Вначале было очень неуютно. Болгары смотрели враждебно, надеялись нас так или иначе выселить и все время угрожали. И вот что произошло очень скоро после нашего приезда: домик, в котором мы жили, стоял на краю глубокого оврага, заросшего деревьями, кустами и колючками. На другой стороне его был мост. Окна из двух сестринских комнат, в том числе и той, где жила я с Катей и младшей Урусовой, выходили на овраг. И вот как-то вечером, когда все улеглись и стали засыпать, послышались крики к свистки в овраге под нашими окнами. Шум все усиливался и приближался. Мы вскочили в страшной панике, решив, что это большевики пробираются к нам, чтобы нас выгнать. В страхе мы бросились в комнату Титовой и Томашайтис, которые ничего не слыхали и уже спали. Их окна выходили во двор. Титова в страхе вскочила, а Томашайтис не поверила, продолжала лежать и на нас ворчать. Мы мечемся в самых невероятных туалетах. Одна зажгла свет. Но все шепотом заставили ее потушить свет («А то начнут стрелять»). Стали стучать доктору в дверь, но он не пожелал отвечать. Кто-то залез под подушки, Катя нервно доставала письма и фотографии и прижимала их к груди. Крики то удалялись, и мы облегченно вздыхали, то вдруг снова приближались. Так мы метались и дрожали довольно долго. Наконец все стихло. Мы улеглись на свои места, но долго не могли успокоиться и говорили о том, что это нас специально мучают, чтобы мы уехали. На другое утро мы все рассказали старшему врачу. Он послал в деревню разузнать, в чем дело. Там сказали, что убежали какие-то свиньи и их ловили. Но мы сразу этому не поверили и долго жили под впечатлением этого страха. Вообще же, тоска и скука были невероятные. Жили только письмами.
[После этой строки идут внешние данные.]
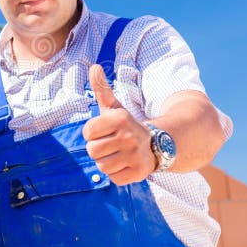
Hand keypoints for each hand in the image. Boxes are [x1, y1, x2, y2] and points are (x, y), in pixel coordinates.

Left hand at [82, 64, 155, 184]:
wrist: (158, 144)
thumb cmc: (126, 126)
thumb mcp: (115, 107)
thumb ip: (102, 89)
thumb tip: (93, 66)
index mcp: (120, 118)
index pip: (87, 132)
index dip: (92, 134)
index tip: (104, 132)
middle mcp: (129, 136)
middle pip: (92, 151)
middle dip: (99, 149)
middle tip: (112, 145)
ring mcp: (135, 155)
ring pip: (102, 167)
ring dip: (107, 163)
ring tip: (118, 155)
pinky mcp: (140, 172)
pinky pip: (114, 179)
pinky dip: (117, 175)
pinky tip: (126, 165)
В деревне было почтовое отделение, там царил двадцатилетний почтальон Ванчо. Он с гордостью заявлял: «Аз телефонист, аз телеграфист, аз почтальон, аз всичко»[16]
. И действительно, он был там один. На маленькой тележке три раза в неделю он ездил за почтой в Казанлык на железную дорогу. Возвращался около полудня. В эти почтовые дни мы так волновались, что мигом проглатывали обед и все неслись на почту, оставив только дежурную сестру, которая с завистью смотрела на убегавших. Прибежав на почту и увидев флегматичного Ванчо за его окошком, мы уже не могли сдержать своего нетерпения и наперебой обращались к нему, спрашивая, есть ли письмо. Но он нас не удостаивал ответом и молча разбирал корреспонденцию. Он по очереди брал каждое письмо, читал адрес, рассматривал марку, клал в сторону и брал другое. Если попадалась открытка, он не только долго любовался картинкой, но и читал содержание. Мы теснились у окошка, умоляли его сказать, кому письма, прыгали, подглядывали, но на Ванчо ничего не действовало. И только когда он достаточно все проверил и прочитал, он медленно начинал нам выдавать. Счастливицы хватали письма и бежали обратно, чтобы, лежа на кровати, полностью насладиться. А ничего не получившие, понуря голову, плелись обратно. В «сестрятнике» стояла гробовая тишина — счастливицы молча читали свои письма, изредка издавая восклицания. Но чтение окончено, и тогда письма зачитываются вслух, иногда с малыми, а иногда и с большими пропусками. Все они из Константинополя. Редко-редко приходили из других мест, так как никто еще не нашел родных, друзей, знакомых или не списался с ними. Вечерами строчились ответы.В непочтовые вечера мы три — Катя, я и Урусова — проводили в комнате Титовой и Томашайтис-Губкиной. Книг, работы никаких не было. Единственно, что мы могли делать, это вышивать салфеточки на кусках бязи, в которую были завернуты кое-какие аптечные вещи. Сидели вокруг лампы, вышивали и в несколько голосов пели, и чаще всего «У попа была собака», а иногда и душещипательные, вроде: «Сказав прости…». Бывали и развлечения, это когда из-за двери в комнату доктора слышалась семейная сцена. Вели мы себя как девчонки. Одна ложилась на кровать, стоящую вдоль двери, подсовывала голову под одеяло и слушала — все остальные, затаив дыхание, ждали. Слушавшая, обыкновенно Титова, дергала ногами, чтобы мы не шумели. А потом делала доклад. Особое удовольствие было злить доктора и его даму. Мы усаживались все на кровать и бесчисленное число раз громко пели «У попа была собака». Можно себе представить, какая там была тоска, если взрослые, воспитанные девушки ничего другого придумать не могли.